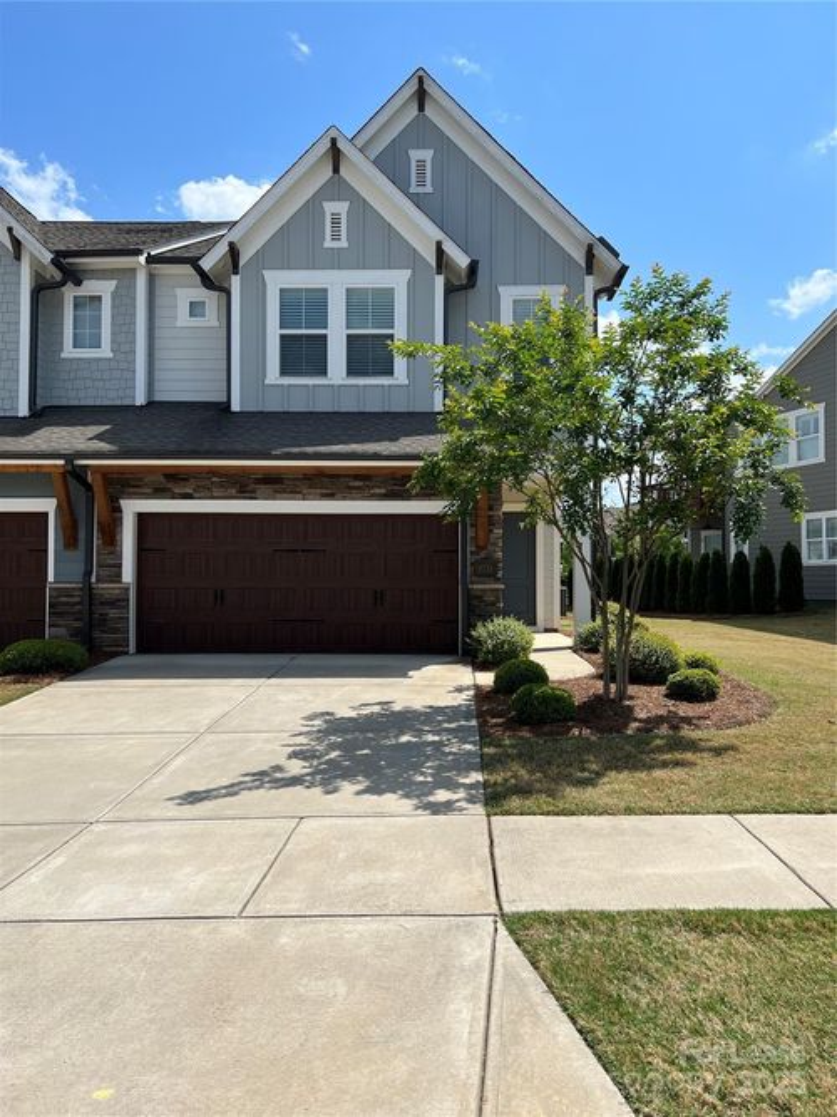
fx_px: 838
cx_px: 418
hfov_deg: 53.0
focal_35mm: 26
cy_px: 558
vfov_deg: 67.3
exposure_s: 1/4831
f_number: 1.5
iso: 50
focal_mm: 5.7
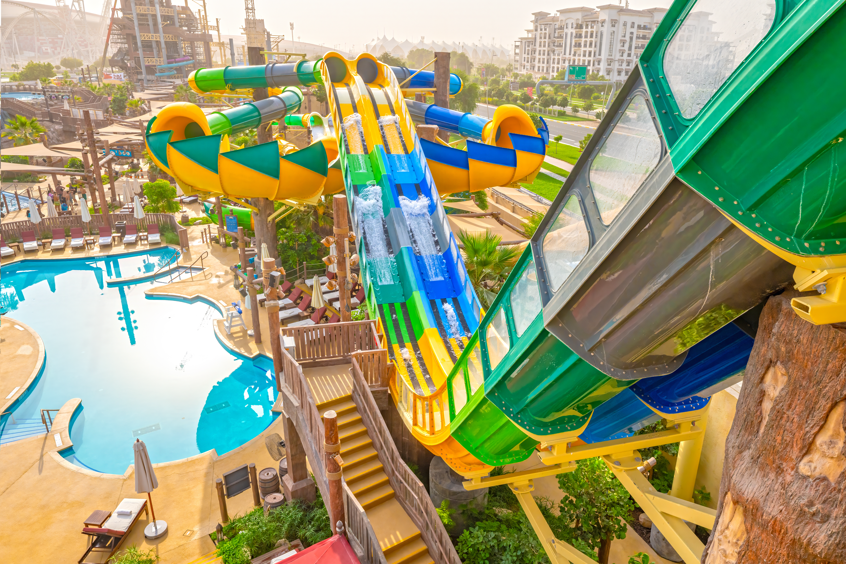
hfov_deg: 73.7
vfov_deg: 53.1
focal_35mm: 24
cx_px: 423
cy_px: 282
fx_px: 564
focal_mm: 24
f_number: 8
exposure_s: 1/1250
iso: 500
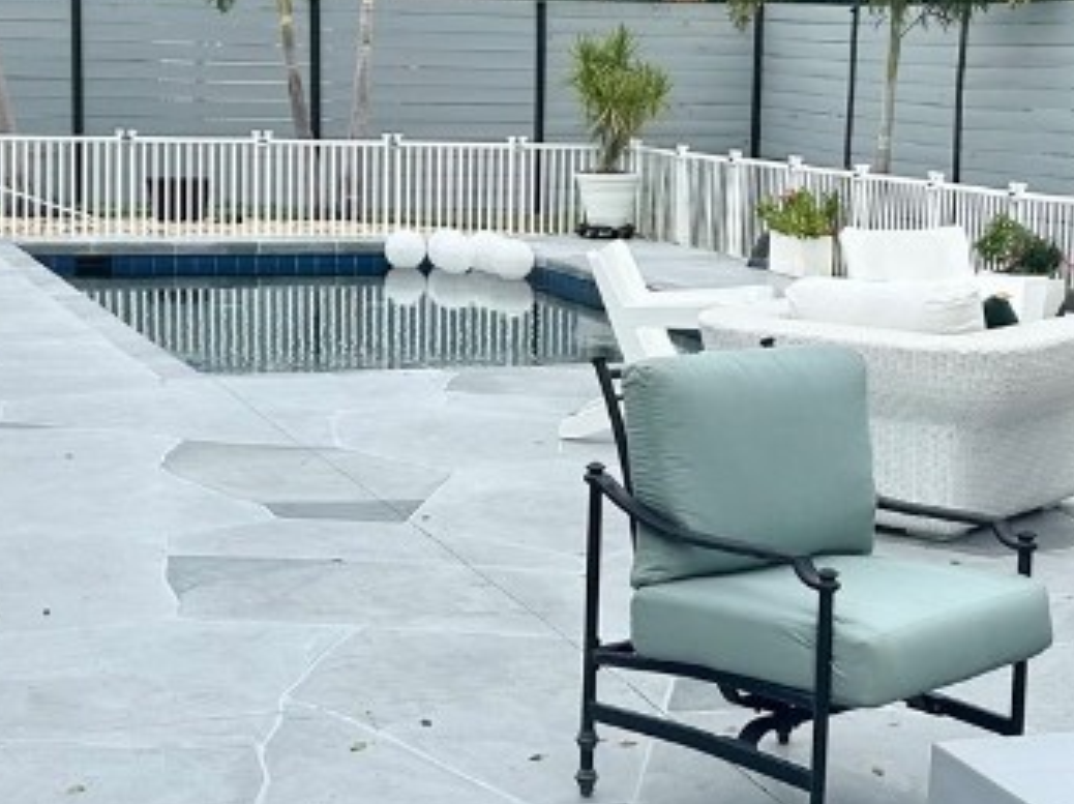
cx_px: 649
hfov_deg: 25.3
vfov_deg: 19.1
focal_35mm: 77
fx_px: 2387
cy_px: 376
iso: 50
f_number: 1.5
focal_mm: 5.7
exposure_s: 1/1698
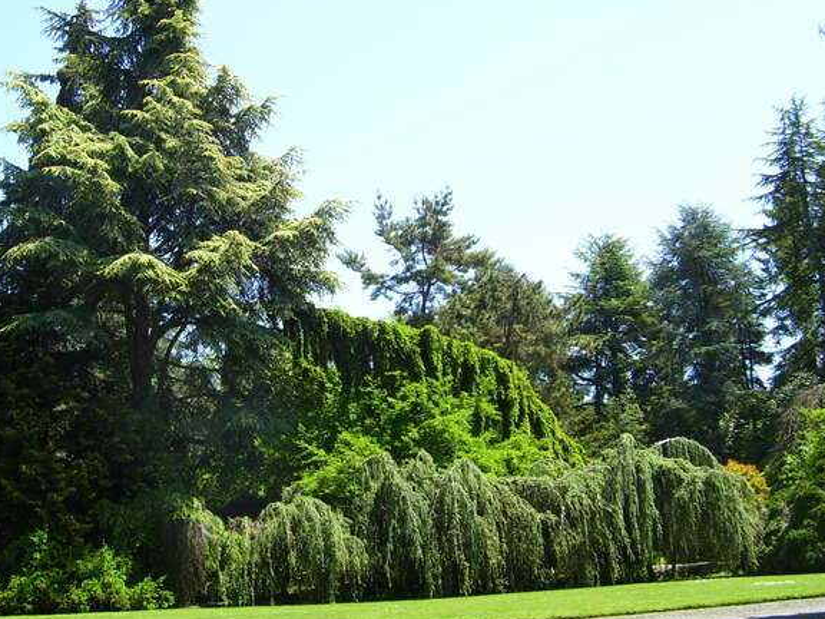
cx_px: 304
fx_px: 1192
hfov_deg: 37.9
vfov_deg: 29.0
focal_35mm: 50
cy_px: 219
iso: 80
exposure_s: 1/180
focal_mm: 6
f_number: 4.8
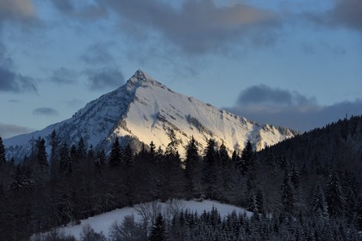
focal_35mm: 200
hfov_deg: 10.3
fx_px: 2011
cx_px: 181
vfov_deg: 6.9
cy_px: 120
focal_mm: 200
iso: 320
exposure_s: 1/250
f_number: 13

----------------------------------------

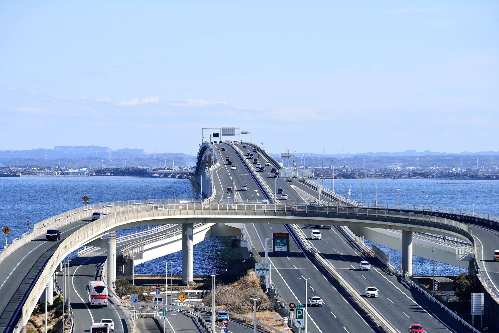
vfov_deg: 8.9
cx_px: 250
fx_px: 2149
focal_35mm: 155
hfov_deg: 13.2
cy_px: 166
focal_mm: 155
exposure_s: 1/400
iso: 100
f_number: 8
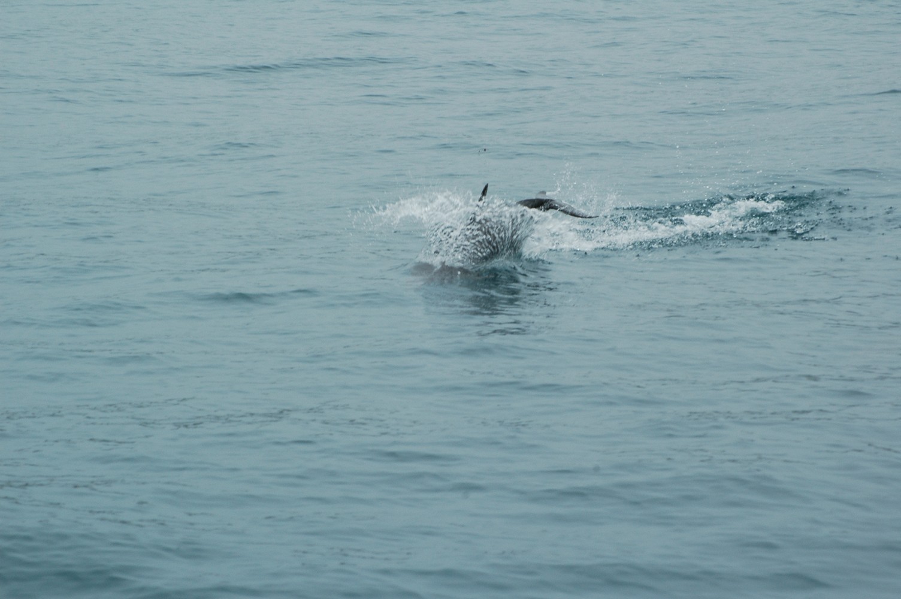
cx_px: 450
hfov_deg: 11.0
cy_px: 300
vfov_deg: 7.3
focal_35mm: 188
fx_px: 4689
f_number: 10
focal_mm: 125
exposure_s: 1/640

----------------------------------------

### REQUEST
The answer should consist only of the lines above from the one with "focal_mm: 24" through the one with "vfov_deg: 6.9", repeated exactly, with no pictures among them.

### SOLUTION FOR THIS PROBLEM
focal_mm: 24
f_number: 8
exposure_s: 1/1250
iso: 500
cx_px: 649
hfov_deg: 25.3
vfov_deg: 19.1
focal_35mm: 77
fx_px: 2387
cy_px: 376
iso: 50
f_number: 1.5
focal_mm: 5.7
exposure_s: 1/1698
cx_px: 304
fx_px: 1192
hfov_deg: 37.9
vfov_deg: 29.0
focal_35mm: 50
cy_px: 219
iso: 80
exposure_s: 1/180
focal_mm: 6
f_number: 4.8
focal_35mm: 200
hfov_deg: 10.3
fx_px: 2011
cx_px: 181
vfov_deg: 6.9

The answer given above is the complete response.